Friday, January 27, 2006

The Calculus of Caring

For reasons of liability, my colleagues and I are encouraged to refrain from transporting patients in our own cars, and we are told in no uncertain terms that the risk is ours if we choose to do so. At various times, I have attempted to eschew taking patients to appointments in my car, but every time I do it "just this once", I'm reminded of how often it seems like the easiest and most convenient thing to do. The poor and disabled often have great difficulties with transportation. Through Medicaid, van service to medical appointments can be arranged, but it takes a prescription from the primary doctor which has to be renewed every year. The patient then has to call to arrange rides which often prove to be unreliable, especially when Medicaid contracts the rides out to private vendors and taxi companies. Still other patients are unable to use the phone to schedule appointments due to hearing impairment, language barriers, or cognitive deficits, while others simply cannot negotiate the series of voicemail message hoops which must be jumped through to speak with a real operator. Couple that with frequent wait times of up to 30 or 60 minutes to schedule a ride, mental illness, and physical disability---frustration and exasperation reign.
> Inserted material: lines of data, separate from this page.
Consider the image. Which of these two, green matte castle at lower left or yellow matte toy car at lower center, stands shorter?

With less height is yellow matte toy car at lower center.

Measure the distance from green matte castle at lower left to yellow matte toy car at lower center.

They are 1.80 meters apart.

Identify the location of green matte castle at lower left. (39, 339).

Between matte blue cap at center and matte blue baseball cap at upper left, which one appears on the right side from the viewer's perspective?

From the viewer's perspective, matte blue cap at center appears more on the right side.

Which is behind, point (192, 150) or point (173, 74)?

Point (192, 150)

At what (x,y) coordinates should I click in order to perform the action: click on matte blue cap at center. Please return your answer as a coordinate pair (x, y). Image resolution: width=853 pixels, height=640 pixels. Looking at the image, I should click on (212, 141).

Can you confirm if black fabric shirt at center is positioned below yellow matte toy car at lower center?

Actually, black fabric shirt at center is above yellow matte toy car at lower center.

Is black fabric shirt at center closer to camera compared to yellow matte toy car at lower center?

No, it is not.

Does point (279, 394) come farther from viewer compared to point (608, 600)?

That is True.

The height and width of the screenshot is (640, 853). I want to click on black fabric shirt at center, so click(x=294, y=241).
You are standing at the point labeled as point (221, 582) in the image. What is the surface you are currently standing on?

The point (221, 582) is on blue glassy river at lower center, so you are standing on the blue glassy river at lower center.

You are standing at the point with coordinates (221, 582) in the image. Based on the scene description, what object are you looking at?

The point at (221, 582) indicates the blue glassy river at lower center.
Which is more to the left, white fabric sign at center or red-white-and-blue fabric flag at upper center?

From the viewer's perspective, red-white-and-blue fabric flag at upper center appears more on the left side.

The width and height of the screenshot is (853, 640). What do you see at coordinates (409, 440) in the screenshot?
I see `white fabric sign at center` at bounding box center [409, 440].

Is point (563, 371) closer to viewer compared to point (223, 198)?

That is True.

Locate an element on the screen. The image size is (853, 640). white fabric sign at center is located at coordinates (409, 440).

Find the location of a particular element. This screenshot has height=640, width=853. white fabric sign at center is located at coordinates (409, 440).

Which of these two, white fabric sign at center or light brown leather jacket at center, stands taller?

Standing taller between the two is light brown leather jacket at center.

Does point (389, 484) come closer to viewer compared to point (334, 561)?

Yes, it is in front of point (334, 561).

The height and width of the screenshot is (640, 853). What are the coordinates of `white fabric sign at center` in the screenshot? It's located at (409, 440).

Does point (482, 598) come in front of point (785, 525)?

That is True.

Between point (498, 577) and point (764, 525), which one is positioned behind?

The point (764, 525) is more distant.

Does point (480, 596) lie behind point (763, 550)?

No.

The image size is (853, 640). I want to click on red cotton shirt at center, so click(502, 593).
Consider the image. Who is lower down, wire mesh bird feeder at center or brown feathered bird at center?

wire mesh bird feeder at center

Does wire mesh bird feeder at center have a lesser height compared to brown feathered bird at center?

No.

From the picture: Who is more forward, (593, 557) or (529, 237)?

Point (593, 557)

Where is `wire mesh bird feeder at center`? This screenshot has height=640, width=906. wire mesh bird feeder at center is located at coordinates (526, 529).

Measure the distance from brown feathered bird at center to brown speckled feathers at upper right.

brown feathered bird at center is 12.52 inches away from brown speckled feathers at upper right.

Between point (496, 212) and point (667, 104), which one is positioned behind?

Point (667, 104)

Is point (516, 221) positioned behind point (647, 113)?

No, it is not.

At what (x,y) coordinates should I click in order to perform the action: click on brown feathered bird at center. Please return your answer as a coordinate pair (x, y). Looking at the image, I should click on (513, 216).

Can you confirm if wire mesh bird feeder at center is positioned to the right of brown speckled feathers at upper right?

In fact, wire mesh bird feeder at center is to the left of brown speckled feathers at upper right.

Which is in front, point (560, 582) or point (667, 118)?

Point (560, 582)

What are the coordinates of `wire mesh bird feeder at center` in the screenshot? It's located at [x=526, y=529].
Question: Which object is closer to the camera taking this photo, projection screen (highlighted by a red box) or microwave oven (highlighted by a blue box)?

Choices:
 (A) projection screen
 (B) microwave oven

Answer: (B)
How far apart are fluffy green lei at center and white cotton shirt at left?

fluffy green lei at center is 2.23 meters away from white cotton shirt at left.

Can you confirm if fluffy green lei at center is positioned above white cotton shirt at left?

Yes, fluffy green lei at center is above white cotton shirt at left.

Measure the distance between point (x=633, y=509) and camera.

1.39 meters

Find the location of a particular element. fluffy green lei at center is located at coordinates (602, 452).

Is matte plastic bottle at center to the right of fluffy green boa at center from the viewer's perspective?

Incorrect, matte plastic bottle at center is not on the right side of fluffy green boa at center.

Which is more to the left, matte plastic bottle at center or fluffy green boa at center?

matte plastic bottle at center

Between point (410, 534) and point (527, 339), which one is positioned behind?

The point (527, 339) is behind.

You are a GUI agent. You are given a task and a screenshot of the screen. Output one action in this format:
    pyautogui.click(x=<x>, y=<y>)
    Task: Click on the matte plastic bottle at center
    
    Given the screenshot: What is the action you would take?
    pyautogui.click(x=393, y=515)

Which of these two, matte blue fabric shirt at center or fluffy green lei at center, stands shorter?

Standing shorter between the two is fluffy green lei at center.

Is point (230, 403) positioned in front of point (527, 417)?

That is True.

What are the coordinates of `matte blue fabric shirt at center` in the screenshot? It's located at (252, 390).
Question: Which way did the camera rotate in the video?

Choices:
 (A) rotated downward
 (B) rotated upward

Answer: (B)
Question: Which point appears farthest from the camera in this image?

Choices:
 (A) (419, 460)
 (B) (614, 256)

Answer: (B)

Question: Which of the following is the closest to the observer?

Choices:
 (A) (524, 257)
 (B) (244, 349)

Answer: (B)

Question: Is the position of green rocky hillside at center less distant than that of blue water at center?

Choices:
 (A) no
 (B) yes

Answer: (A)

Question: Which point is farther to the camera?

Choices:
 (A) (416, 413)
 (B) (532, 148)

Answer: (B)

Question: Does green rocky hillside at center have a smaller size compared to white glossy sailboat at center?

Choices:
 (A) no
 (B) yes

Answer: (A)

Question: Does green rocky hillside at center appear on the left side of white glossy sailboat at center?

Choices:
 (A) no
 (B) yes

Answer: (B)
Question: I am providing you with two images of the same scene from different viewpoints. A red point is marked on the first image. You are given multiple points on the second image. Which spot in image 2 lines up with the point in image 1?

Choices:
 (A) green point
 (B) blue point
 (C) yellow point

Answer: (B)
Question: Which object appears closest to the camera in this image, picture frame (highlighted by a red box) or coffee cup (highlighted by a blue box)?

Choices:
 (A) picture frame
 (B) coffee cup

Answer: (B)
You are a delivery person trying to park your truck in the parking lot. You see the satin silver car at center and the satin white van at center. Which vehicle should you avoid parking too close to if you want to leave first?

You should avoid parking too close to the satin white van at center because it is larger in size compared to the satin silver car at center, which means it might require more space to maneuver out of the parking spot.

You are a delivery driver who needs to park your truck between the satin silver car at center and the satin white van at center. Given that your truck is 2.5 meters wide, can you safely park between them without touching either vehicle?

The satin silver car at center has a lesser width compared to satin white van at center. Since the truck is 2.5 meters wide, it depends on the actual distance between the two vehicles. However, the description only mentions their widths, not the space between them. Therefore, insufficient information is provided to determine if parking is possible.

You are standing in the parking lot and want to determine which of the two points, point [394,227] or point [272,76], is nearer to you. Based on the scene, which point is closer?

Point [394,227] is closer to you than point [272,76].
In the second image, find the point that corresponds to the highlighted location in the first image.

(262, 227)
Taking all of this into account, I choose wisely when I take a patient in my car, and I try to use that close proximity and captive audience for therapeutic purposes. Being in a car can foster conversational intimacy. The car is like a cocoon in which the driver and passenger ride---private, temperature-controlled, comfortable, quiet. Sometimes deep conversations can be engendered simply by the simultaneous closeness and relative lack of eye contact that drivers and passengers must somehow finesse in order to converse. Keeping my eyes on the road with occasional glimpses towards the passenger seat, my patient is able to be in their own world but speak to me freely, and this can often bring about aspects of conversation which might be less comfortable while sitting together in an exam room at the clinic or even in the patient's living room. I appreciate this difference and make use of it in various ways.

My work allows me the ability to see patients in their homes, experiencing their personal daily environment, interacting with their family and children, looking in their refrigerators and cupboards to assess their nutritional practices (with permission, of course), while also assessing their home for physical impediments which might compromise their safety or otherwise thwart their independent self-care at home. I also attempt to ascertain if there are firearms in the home, smoke alarms, working locks on the doors, safe electrical wiring and outlet use, and relative cleanliness. This information---generally unavailable to any doctor---is also under-appreciated by most doctors and not taken into account during those brief patient visits, although the providers with whom I work are more tuned in than most to the psychosocial aspects of our patients' lives.

Today I visited a patient who is basically squatting in her oldest daughter's apartment for want of a better situation. She sleeps in a medium-sized bedroom with her two school-age children, sharing an inflatable queen-size bed. To my surprise, a one-year-old pit-bull was curled in her lap as she sat on the bed, and I was greeted by this new family member's demonstrative and unbridled affections. She obviously sensed her owner's positive reaction to my entrance, and immediately embraced me as one of the pack. I sat on the dirty carpet and communed with this canine soul, who looked into my eyes as only a dog can.

This woman is dear to me, and we have had many heart to heart talks over the years--some in the car, some at the clinic, many in her myriad apartments. Due to our friendly intimacy and familiarity, I imagined that rolling on the floor with her new puppy was in no way professionally inappropriate. It was, in fact, therapeutic for us all.

These relationships each have their own tenor and particular rhythm. With this particular person, I sit on the floor, play with the dog, and we chat about much more than her health, always bearing in mind that this is a professional relationship, a helping relationship of therapeutic value. In this type of work, we sometimes walk a fine line, the boundaries blurring, but building relationships is what it's all about, after all. Without those warm bonds, it's nothing but clinical rapport, which to me is a chillingly stiff boundary which holds little interest for me.

So yes, these folks admittedly live in a corner of my head both night and day, but the value which I derive from these relationships repays me for my labors in the larger scheme of things---the karmic and dharmic bank, if you will. It's the calculus of caring, the mathematics of the calculation a mystery, and the final result so much more than the sum of its parts.

5 comments:

Anonymous said...

Keith,

Once again you have displayed wonderfully insightful poetry in your words, free of sappy sentimentalism and angst. I love when you are able to access this part of yourself in your writing...it's a joy to share. Thank you!

Keith "Nurse Keith" Carlson, RN, BSN, NC-BC said...

Thank you so much, dear Christian. Compliments from an accomplished writer such as yourself are a coveted prize.

Anonymous said...

awwwww! tanks!

Shig said...

So much for assumptions. I kept thinking that you were a doc and I was going to give you a compliment and say you're good enough to be a nurse. But you are a nurse! And I'm a horse's butt. Really good post. And I share your goal of goats, dogs, family and the simple life, et al.

Keith "Nurse Keith" Carlson, RN, BSN, NC-BC said...

It IS a compliment to tell a doc that he or she is good enough to be a nurse, but people usually say it the other way around! Thanks!